A presença do camisa 10 por exatos 87 minutos na Vila Belmiro nesta sexta-feira, 28, fez com que o torcedor do Santos voltasse a acreditar não só na permanência na elite do futebol brasileiro, mas no próprio jogador que ainda não conseguiu repetir as atuações que o levaram a condição de ídolo, dono de seis títulos pelo clube e maior artilheiro pós-era Pelé, entre 2009 e 2013.

Podia até ser só uma mera obrigação a vitória diante do já rebaixado Sport, pior time e pior defesa da competição, mas a volta de Neymar marcando um gol, dando uma assistência e sendo novamente protagonista levou o Peixe a sonhar novamente.

Escalado desde o início pelo técnico Juan Pablo Vojvoda em uma equipe com oito modificações com relação a que enfrentou o Internacional há cinco dias, Neymar começou a partida surpreendentemente em uma posição cheia de memórias afetivas para o torcedor do Santos: aberto pelo lado esquerdo, invertendo constantemente com o atacante Guilherme.

O gol que abriu caminho para a vitória saiu com ele atuando exatamente nesta função. Em um contra-ataque, Guilherme encontrou o companheiro aberto pela ponta esquerda. Ao seu melhor estilo, Neymar dribou o defensor e chutou no contrapé do goleiro Gabriel: 1 a 0.

Com uma proteção cobrindo toda a perna, além de bandagens funcionais para auxiliar na estabilidade do joelho machucado, Neymar entendeu a importância de se poupar em algumas cobranças de escanteios e faltas. Era visível como também calculava movimentos.

Curiosamente, Neymar desta vez passou longe de atuar como um falso 9, função em que foi testado nas últimas partidas e que o técnico da seleção brasileira, Carlo Ancelotti, projetou utilizá-lo em caso de futura convocação. Coube a Tiquinho Soares atuar como referência na área no primeiro tempo, posteriormente substituído por Lautaro Díaz. O segundo gol, marcado contra por Lucas Kal, facilitou ainda mais a noite do camisa 10.

“Sendo sincero, não está tudo bem. As pessoas precisam saber que os médicos e eu que sabemos.
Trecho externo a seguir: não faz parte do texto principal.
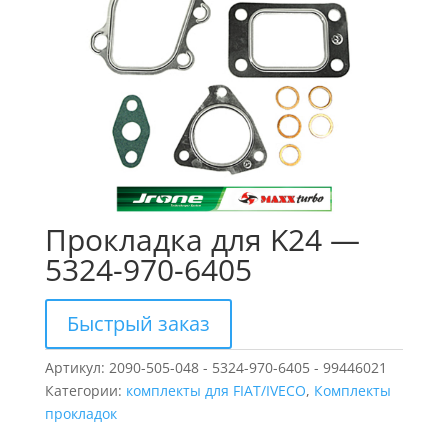
Прокладка для K24 —
5324-970-6405
Быстрый заказ
Артикул:
2090-505-048 - 5324-970-6405 - 99446021
Категории:
комплекты для FIAT/IVECO
,
Комплекты
прокладок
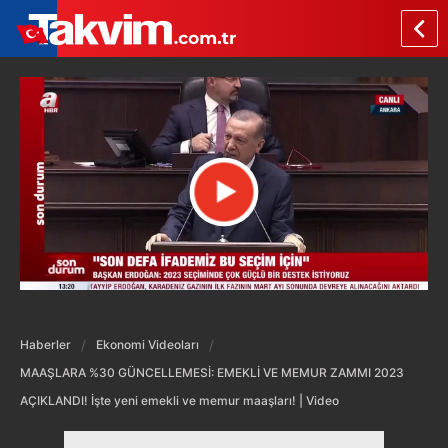
Haberler
Ekonomi Videoları
MAAŞLARA %30 GÜNCELLEMESİ: EMEKLİ VE MEMUR ZAMMI 2023
AÇIKLANDI! İşte yeni emekli ve memur maaşları! | Video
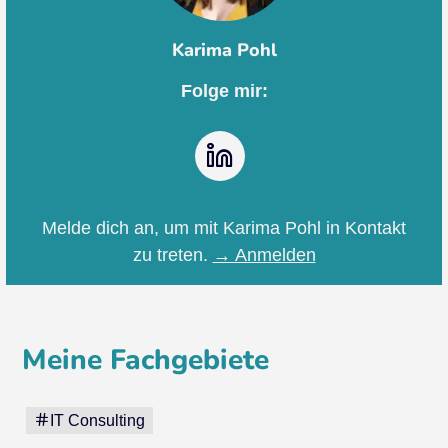
Karima Pohl
Folge mir:
LinkedIn
Melde dich an, um mit Karima Pohl in Kontakt
zu treten.
→ Anmelden
Meine Fachgebiete
IT Consulting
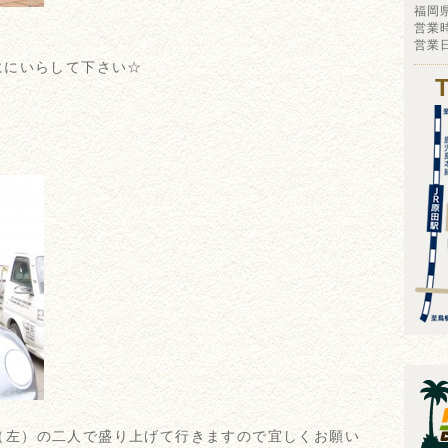
福岡
営業時
営業
ににいらして下さい☆
（左）の二人で盛り上げて行きますので宜しくお願い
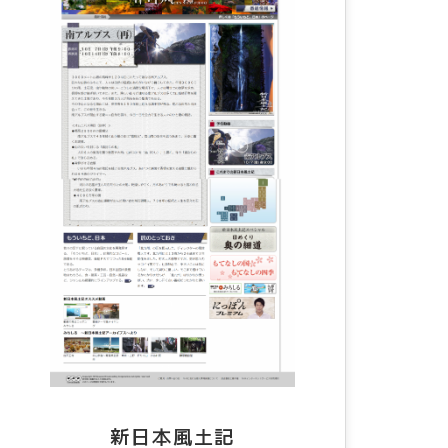
新日本風土記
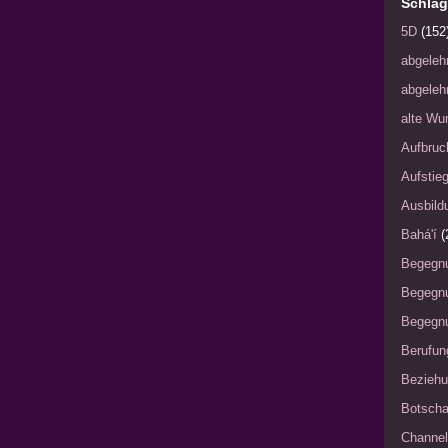
Schlag
5D
(152
abgeleh
abgeleh
alte Wu
Aufbruc
Aufstie
Ausbild
Bahá'í
(
Begegn
Begegn
Begegnu
Berufun
Bezieh
Botscha
Channel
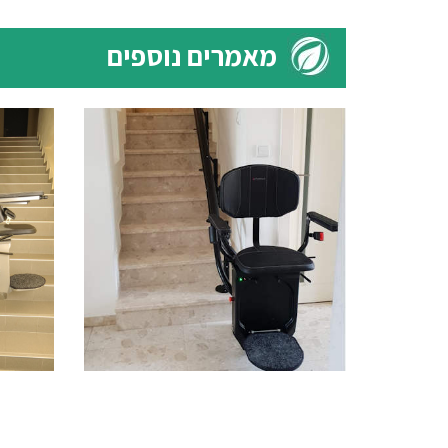
מאמרים נוספים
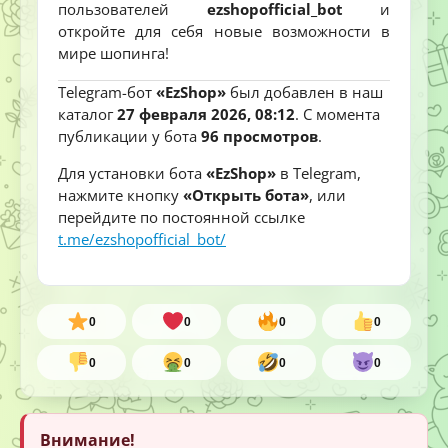
пользователей
ezshopofficial_bot
и
откройте для себя новые возможности в
мире шопинга!
Telegram-бот
«EzShop»
был добавлен в наш
каталог
27 февраля 2026, 08:12
. С момента
публикации у бота
96 просмотров
.
Для установки бота
«EzShop»
в Telegram,
нажмите кнопку
«Открыть бота»
, или
перейдите по постоянной ссылке
t.me/ezshopofficial_bot/
0
0
0
0
0
0
0
0
Внимание!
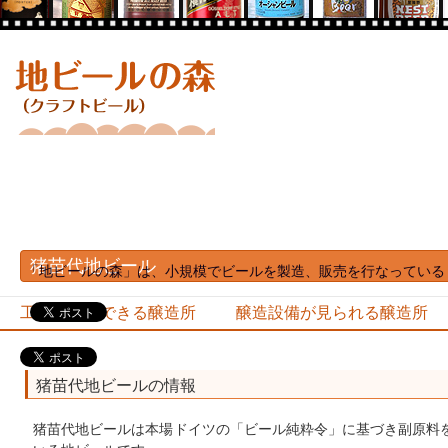
猪苗代地ビール
「地ビールの森」は、小規模でビールを製造、販売を行なっている 
工場見学のできる醸造所
醸造設備が見られる醸造所
猪苗代地ビールの情報
猪苗代地ビールは本場ドイツの「ビール純粋令」に基づき副原料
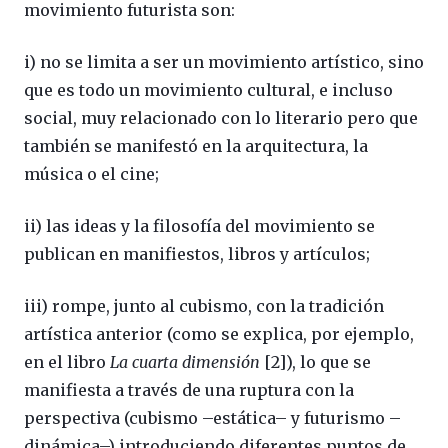
movimiento futurista son:
i) no se limita a ser un movimiento artístico, sino
que es todo un movimiento cultural, e incluso
social, muy relacionado con lo literario pero que
también se manifestó en la arquitectura, la
música o el cine;
ii) las ideas y la filosofía del movimiento se
publican en manifiestos, libros y artículos;
iii) rompe, junto al cubismo, con la tradición
artística anterior (como se explica, por ejemplo,
en el libro
La cuarta dimensión
[2]), lo que se
manifiesta a través de una ruptura con la
perspectiva (cubismo –estática– y futurismo –
dinámica–) introduciendo diferentes puntos de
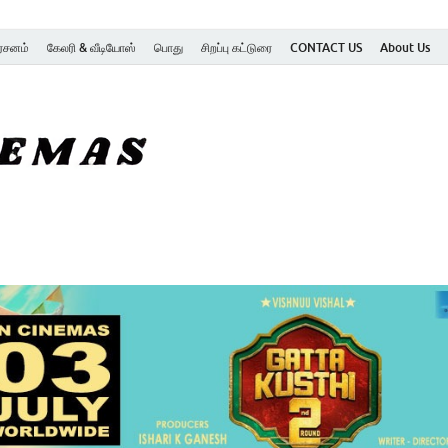
ர்சனம்
கேலரி & வீடியோஸ்
பொது
சிறப்பு கட்டுரை
CONTACT US
About Us
SK Cinemas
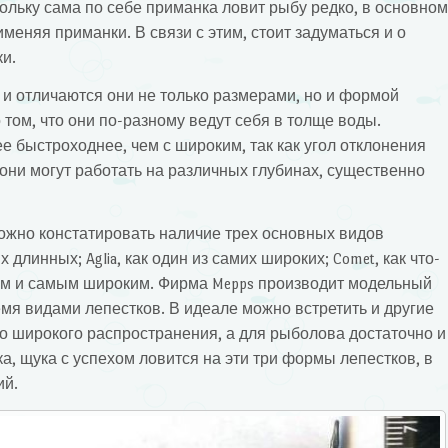
кольку сама по себе приманка ловит рыбу редко, в основном
меняя приманки. В связи с этим, стоит задуматься и о
и.
и отличаются они не только размерами, но и формой
 том, что они по-разному ведут себя в толще воды.
е быстроходнее, чем с широким, так как угол отклонения
 они могут работать на различных глубинах, существенно
ожно констатировать наличие трех основных видов
х длинных; Aglia, как один из самих широких; Comet, как что-
м и самым широким. Фирма Mepps производит модельный
мя видами лепестков. В идеале можно встретить и другие
го широкого распространения, а для рыболова достаточно и
ка, щука с успехом ловится на эти три формы лепестков, в
ий.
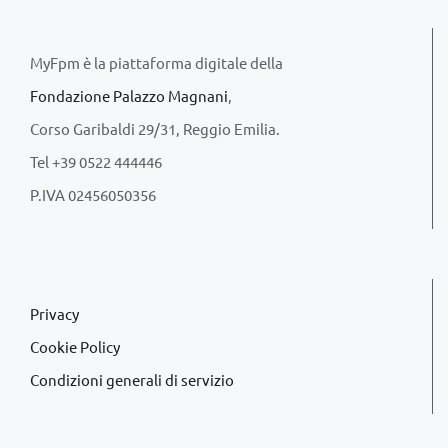
MyFpm è la piattaforma digitale della
Fondazione Palazzo Magnani
,
Corso Garibaldi 29/31, Reggio Emilia.
Tel +39 0522 444446
P.IVA 02456050356
Privacy
Cookie Policy
Condizioni generali di servizio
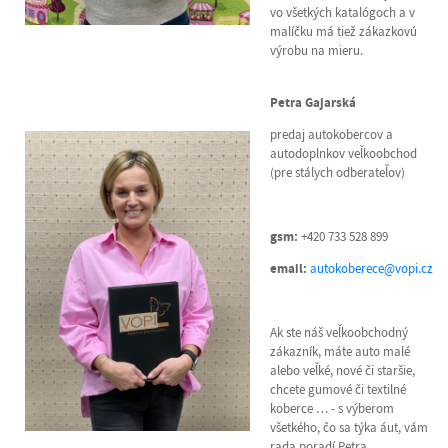
vo všetkých katalógoch a v
malíčku má tiež zákazkovú
výrobu na mieru.
Petra Gajarská
predaj autokobercov a
autodoplnkov veľkoobchod
(pre stálych odberateľov)
gsm:
+420 733 528 899
email:
autokoberece@vopi.cz
Ak ste náš veľkoobchodný
zákazník, máte auto malé
alebo veľké, nové či staršie,
chcete gumové či textilné
koberce … - s výberom
všetkého, čo sa týka áut, vám
rada poradí Petra.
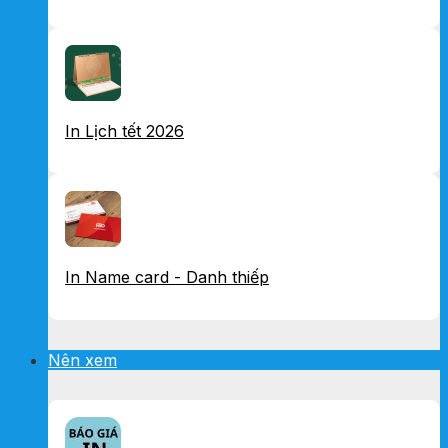
In Lịch tết 2026
In Name card - Danh thiếp
Nên xem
Somos nós que temos que saber o que aconteceu. Não vou prejudicar minha carreira, buscar fazer o melhor para mim. É isso que tenho para falar. Inventam muitas coisas, fico triste. Muito chateado. Sou um ser humano e nenhum ser merece escutar as baboseiras que escutei. Vocês, que noticiam as coisas, tem que tomar muito cuidar. É muito prejudicial a mente do ser humano. Estou feliz pelo jogo de hoje. Pelo gol, pela vitória do Santos. Buscar os três pontos. Sobre essas decisões, são internas. Não passei por cima dos médicos, foi uma decisão em conjunto. Quem tinha que tomar era eu”, desabafou no intervalo.

Com o Sport já rendido, Neymar encontrou ainda mais espaços para jogar no segundo tempo. Coube a ele uma cobrança de escanteio perfeita, encontrando o volante João Schmidt livre para cabecear e marcar o terceiro do Santos.

A noite que já parecia perfeita poderia ter sido melhor se o árbitro Felipe Fernandes de Lima tivesse mantido a marcação de um pênalti, anulado depois de revisado pelo VAR.

Substituído por Gabriel Bontempo já no fim da partida, o atacante saiu ovacionado pela torcida, com o seu nome gritado por todo o estádio.

Segundo estatísticas do Sofascore, foram quatro passes decisivos (seguido por um chute de um companheiro), seis cruzamentos, 28 passes certos em 37 tentativas (76% de aproveitamento no quesito), sete finalizações (três delas no gol), 60 ações com a bola, três dribles certos, quatro duelos ganhos pelo chão em cinco, uma interceptação e uma recuperação de bola.

Agora 15º colocado, fora da zona de rebaixamento, Neymar e Santos estão novamente em clima de lua de mel. Pelo menos até a partida contra o Juventude.